Short exercise: Will you print the rows below unchanged, starting at the very first one and continuing through the line that contains "white balance: red 0.978, blue 0.999", with both ends included?
start Data listing
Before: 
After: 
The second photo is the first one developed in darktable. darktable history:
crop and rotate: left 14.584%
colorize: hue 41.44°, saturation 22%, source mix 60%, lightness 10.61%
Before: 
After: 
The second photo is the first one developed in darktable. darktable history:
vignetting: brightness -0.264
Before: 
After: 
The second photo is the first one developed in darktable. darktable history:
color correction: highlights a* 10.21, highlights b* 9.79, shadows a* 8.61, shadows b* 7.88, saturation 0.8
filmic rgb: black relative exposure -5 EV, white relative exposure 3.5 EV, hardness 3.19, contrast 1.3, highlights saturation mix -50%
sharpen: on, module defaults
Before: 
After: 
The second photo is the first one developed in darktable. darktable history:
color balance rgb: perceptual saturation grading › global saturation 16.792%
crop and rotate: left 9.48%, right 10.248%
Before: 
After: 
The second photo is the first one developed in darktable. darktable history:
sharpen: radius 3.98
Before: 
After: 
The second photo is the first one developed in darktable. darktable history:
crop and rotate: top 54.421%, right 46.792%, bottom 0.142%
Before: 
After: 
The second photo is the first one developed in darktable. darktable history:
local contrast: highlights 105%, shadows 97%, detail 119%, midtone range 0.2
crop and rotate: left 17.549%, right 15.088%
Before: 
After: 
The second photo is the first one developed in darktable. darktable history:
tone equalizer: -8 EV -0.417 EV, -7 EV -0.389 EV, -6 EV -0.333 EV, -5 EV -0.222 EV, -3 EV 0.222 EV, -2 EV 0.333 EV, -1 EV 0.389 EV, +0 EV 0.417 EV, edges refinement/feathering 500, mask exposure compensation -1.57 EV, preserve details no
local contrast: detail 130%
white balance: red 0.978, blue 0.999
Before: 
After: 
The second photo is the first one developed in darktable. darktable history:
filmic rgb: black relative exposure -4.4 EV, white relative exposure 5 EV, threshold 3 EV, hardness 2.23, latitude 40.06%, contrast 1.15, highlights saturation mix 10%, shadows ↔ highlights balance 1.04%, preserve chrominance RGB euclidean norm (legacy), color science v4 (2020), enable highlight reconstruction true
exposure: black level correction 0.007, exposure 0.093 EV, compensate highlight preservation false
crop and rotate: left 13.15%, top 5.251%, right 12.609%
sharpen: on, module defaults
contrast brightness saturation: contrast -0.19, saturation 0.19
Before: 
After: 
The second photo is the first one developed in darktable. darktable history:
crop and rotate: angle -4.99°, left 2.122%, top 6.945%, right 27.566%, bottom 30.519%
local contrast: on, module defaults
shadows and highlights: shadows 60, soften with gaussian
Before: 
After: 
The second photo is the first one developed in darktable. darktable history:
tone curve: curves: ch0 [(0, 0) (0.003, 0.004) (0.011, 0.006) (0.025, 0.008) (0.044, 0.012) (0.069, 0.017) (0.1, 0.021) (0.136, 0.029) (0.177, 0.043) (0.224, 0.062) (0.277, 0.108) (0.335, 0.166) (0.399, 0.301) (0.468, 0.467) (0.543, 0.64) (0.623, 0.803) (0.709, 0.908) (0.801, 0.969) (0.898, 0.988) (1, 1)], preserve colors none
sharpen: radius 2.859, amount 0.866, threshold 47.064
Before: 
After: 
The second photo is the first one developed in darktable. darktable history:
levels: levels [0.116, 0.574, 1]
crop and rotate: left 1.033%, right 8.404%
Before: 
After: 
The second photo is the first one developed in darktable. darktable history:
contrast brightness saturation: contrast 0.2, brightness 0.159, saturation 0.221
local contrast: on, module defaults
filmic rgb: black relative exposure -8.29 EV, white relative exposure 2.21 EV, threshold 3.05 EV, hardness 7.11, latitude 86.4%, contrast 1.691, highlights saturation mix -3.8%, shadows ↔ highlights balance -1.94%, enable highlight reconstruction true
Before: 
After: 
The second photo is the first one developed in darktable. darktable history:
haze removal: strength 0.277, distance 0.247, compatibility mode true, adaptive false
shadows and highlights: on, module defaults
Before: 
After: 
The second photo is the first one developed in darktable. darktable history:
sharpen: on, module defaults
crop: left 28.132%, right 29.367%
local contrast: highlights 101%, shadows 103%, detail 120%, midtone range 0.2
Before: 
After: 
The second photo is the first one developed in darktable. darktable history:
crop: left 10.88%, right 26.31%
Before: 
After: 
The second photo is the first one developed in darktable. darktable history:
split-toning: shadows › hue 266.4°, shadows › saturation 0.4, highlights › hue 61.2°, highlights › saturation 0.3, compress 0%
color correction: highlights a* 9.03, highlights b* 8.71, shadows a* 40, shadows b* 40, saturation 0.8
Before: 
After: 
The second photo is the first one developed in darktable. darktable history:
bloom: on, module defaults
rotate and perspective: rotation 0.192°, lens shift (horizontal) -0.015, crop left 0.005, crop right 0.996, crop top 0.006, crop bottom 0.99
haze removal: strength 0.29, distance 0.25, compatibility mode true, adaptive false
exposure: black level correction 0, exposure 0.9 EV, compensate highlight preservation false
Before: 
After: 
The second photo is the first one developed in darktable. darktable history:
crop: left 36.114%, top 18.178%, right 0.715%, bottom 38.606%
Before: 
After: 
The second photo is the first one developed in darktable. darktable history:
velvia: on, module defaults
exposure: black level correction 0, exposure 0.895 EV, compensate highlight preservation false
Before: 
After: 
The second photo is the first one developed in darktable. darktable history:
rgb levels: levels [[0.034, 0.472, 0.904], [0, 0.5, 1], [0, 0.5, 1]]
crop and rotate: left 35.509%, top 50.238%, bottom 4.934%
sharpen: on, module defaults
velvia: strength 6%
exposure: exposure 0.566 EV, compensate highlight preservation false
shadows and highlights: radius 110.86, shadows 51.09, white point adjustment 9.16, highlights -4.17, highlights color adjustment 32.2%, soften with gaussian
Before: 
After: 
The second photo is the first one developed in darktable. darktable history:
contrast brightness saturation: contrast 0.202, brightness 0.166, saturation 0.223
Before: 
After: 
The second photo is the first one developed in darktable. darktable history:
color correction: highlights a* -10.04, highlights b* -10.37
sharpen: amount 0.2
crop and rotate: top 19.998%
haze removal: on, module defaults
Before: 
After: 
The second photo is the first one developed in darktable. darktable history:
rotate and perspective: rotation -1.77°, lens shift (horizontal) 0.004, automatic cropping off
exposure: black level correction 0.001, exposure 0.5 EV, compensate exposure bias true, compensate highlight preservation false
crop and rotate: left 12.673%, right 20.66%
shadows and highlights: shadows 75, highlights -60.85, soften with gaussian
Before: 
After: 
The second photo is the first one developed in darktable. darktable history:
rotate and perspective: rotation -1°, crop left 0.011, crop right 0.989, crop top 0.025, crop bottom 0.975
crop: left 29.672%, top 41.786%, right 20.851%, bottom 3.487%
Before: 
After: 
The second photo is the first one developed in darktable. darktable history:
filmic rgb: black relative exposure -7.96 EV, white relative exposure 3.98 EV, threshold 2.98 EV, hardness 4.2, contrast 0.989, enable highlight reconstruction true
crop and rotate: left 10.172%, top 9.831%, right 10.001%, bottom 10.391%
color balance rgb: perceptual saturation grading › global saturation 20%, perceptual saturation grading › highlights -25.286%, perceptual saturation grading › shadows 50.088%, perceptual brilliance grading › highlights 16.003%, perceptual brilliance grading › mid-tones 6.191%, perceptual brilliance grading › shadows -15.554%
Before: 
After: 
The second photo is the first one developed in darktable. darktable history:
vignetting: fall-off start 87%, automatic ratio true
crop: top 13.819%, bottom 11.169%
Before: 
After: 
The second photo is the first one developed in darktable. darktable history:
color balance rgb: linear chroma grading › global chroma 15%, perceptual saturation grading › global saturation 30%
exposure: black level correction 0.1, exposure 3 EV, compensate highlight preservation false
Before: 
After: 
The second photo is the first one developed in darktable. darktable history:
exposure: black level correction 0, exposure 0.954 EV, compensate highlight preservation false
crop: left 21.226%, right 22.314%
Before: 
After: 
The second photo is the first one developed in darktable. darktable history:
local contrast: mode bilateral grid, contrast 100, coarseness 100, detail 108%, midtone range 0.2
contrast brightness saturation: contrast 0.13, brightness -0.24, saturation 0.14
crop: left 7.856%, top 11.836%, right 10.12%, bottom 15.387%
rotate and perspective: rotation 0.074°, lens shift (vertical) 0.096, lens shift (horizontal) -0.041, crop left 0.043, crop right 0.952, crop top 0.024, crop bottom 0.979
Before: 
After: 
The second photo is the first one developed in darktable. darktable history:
end Data listing
Answer to this exercise:
Before: 
After: 
The second photo is the first one developed in darktable. darktable history:
crop and rotate: left 14.584%
colorize: hue 41.44°, saturation 22%, source mix 60%, lightness 10.61%
Before: 
After: 
The second photo is the first one developed in darktable. darktable history:
vignetting: brightness -0.264
Before: 
After: 
The second photo is the first one developed in darktable. darktable history:
color correction: highlights a* 10.21, highlights b* 9.79, shadows a* 8.61, shadows b* 7.88, saturation 0.8
filmic rgb: black relative exposure -5 EV, white relative exposure 3.5 EV, hardness 3.19, contrast 1.3, highlights saturation mix -50%
sharpen: on, module defaults
Before: 
After: 
The second photo is the first one developed in darktable. darktable history:
color balance rgb: perceptual saturation grading › global saturation 16.792%
crop and rotate: left 9.48%, right 10.248%
Before: 
After: 
The second photo is the first one developed in darktable. darktable history:
sharpen: radius 3.98
Before: 
After: 
The second photo is the first one developed in darktable. darktable history:
crop and rotate: top 54.421%, right 46.792%, bottom 0.142%
Before: 
After: 
The second photo is the first one developed in darktable. darktable history:
local contrast: highlights 105%, shadows 97%, detail 119%, midtone range 0.2
crop and rotate: left 17.549%, right 15.088%
Before: 
After: 
The second photo is the first one developed in darktable. darktable history:
tone equalizer: -8 EV -0.417 EV, -7 EV -0.389 EV, -6 EV -0.333 EV, -5 EV -0.222 EV, -3 EV 0.222 EV, -2 EV 0.333 EV, -1 EV 0.389 EV, +0 EV 0.417 EV, edges refinement/feathering 500, mask exposure compensation -1.57 EV, preserve details no
local contrast: detail 130%
white balance: red 0.978, blue 0.999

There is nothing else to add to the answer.